Forty two individual clones have successfully analyzed, until we submit this article. Three Aciduliprofundum related clones, and three Methanobrevibacter related clones were detected. These sequences were clustered into oceanic methanogen in the phylum Euriarcheota. This result implied that these archaeon generate microbial methane in the core, and may correspond to decrease isotopic 13C ratio of methane and increase the C1/C2+C3 ratio. Slight amount of sequence in Crenarcheota, which may be involved anaerobic methane oxidation (annamox). Interestingly, heterotorophic bacteria in cluster of Deharococcoidetes-related Chroloflexi, of Candidatus artibacteria (named as division JS1/OP9), and of Planctomycetes were frequently widespread in the core.
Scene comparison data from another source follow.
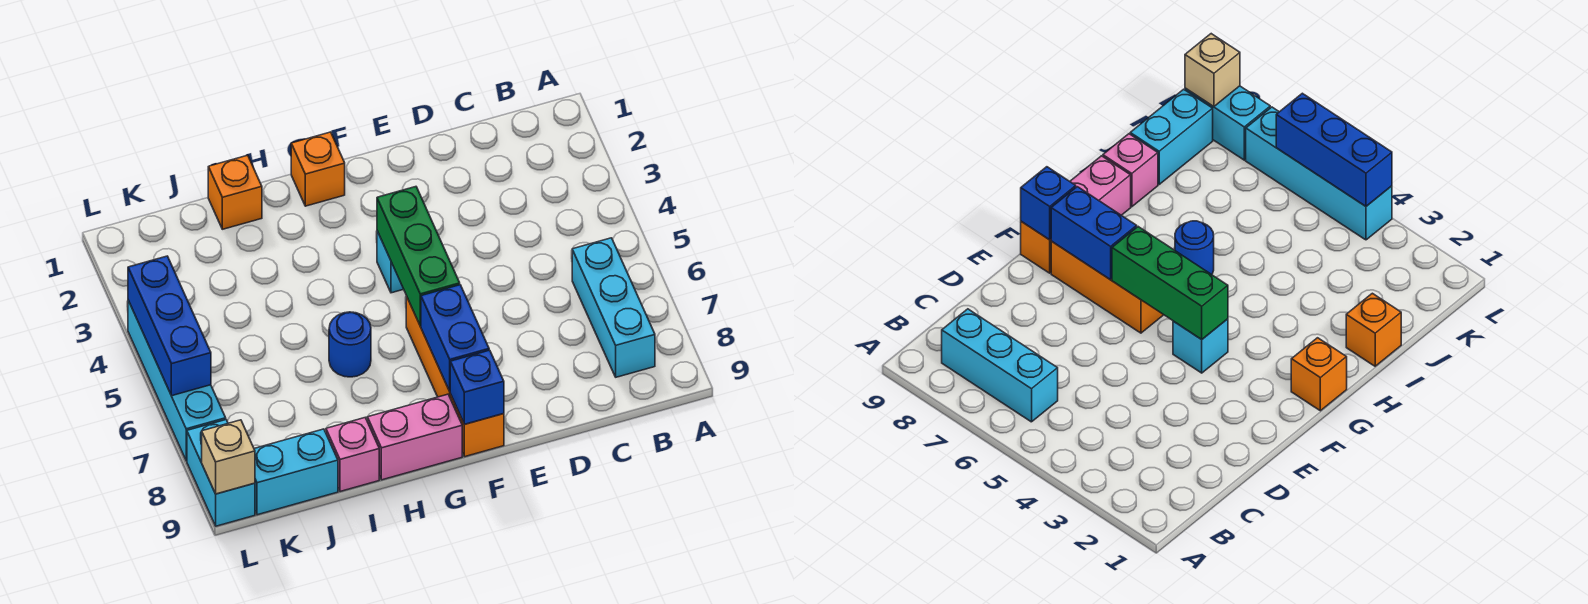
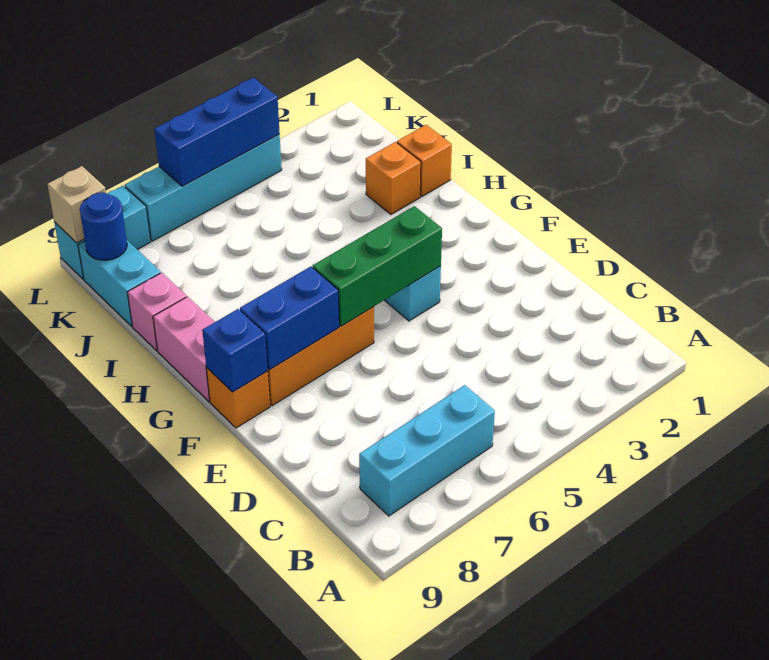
orange 1x1 brick [291,132,345,206] -> orange 1x1 brick moved to [366,142,421,214]
blue 1x1 round brick [329,312,371,377] -> blue 1x1 round brick moved to [80,193,127,260]

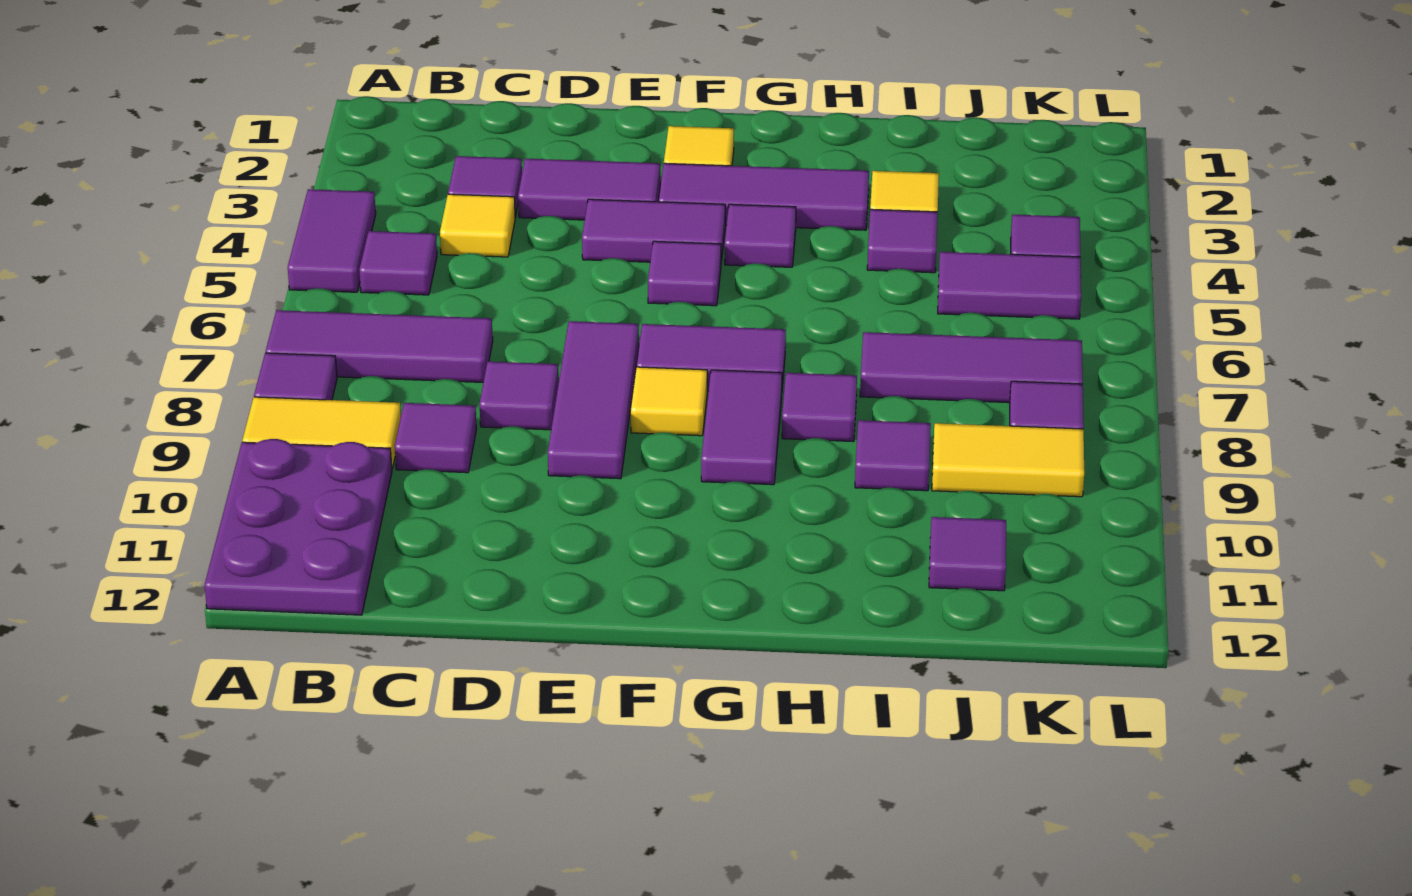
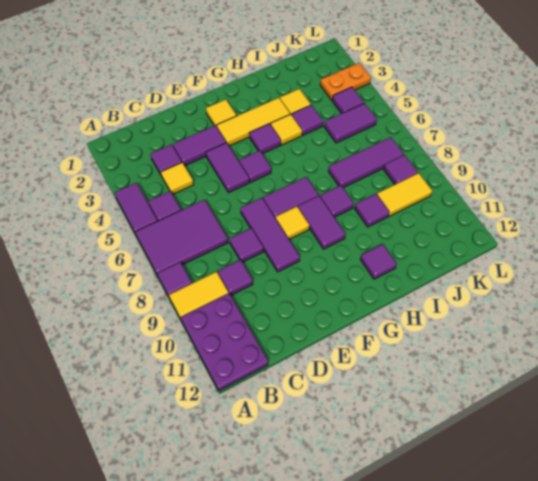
purple 1x3 tile [266,310,493,382] -> purple 2x3 tile [135,200,228,274]
purple 1x2 tile [582,199,725,263] -> purple 1x2 tile turned to [206,143,250,193]
purple 1x3 tile [659,163,869,230] -> yellow 1x3 tile [217,98,290,146]
none -> yellow 1x1 tile [271,114,302,145]
purple 1x1 tile [929,517,1006,591] -> purple 1x1 tile moved to [360,244,397,279]
none -> orange 1x2 plate [320,63,371,100]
The phylum Chloroflexi is a lineage for which the class ‘Dehalococcoidetes’ was proposed to accommodate the tetrachloroethane respiring coccus Deharococcides (1). These bacteria may contribute to decomposition of difficultly degradable organic matters accumulated on deep sea floor. Planctomycetes have been often detected, and widespread in methane-seep (2), but the functional characters have been unknown. Recently, candidatus artibacteria have been revealed to play significant role as synbiotropic scavenger in artificial methanogenic bioreactor, by using single cell genome analysis (3). According to the study, atribacteria may support methanogen and chloroflexi through the by-product generation such as acetate, butyrate, and H2. These results implied that thermogenic and microbial mixed-derived gas composition may be formed by symbiotic metabolism of those species, but not simply generated from inorganic gases such as CO2 and H2 by methanogen.
1)Maymo-Gatell, X., Chien Y., Gossett J. M., Zinder S. H. (1997) Isolation of bacterium that reductively dechlorinates tetrachloroethane to ethane. Science 276: 1568-1571.
2)Yanagawa K., Kouduka M., Hachikubo A., Tomaru H., Suzuki Y. (2014) Distinct microbial communities thriving in gas hydrate-associated sediments from the eastern Japan Sea. J Asia. Ear. Sci. 90: 243-249.
3)Nobu M. K., Narihiro T., Rinke C., Kamagata Y., Tringe S. G., Woyke T. Liu W-T (2015) Microbial dark matter ecogenomics reveals complex synergistic networks in a methanogenic bioreactor. ISME J. 9: 1710-1722.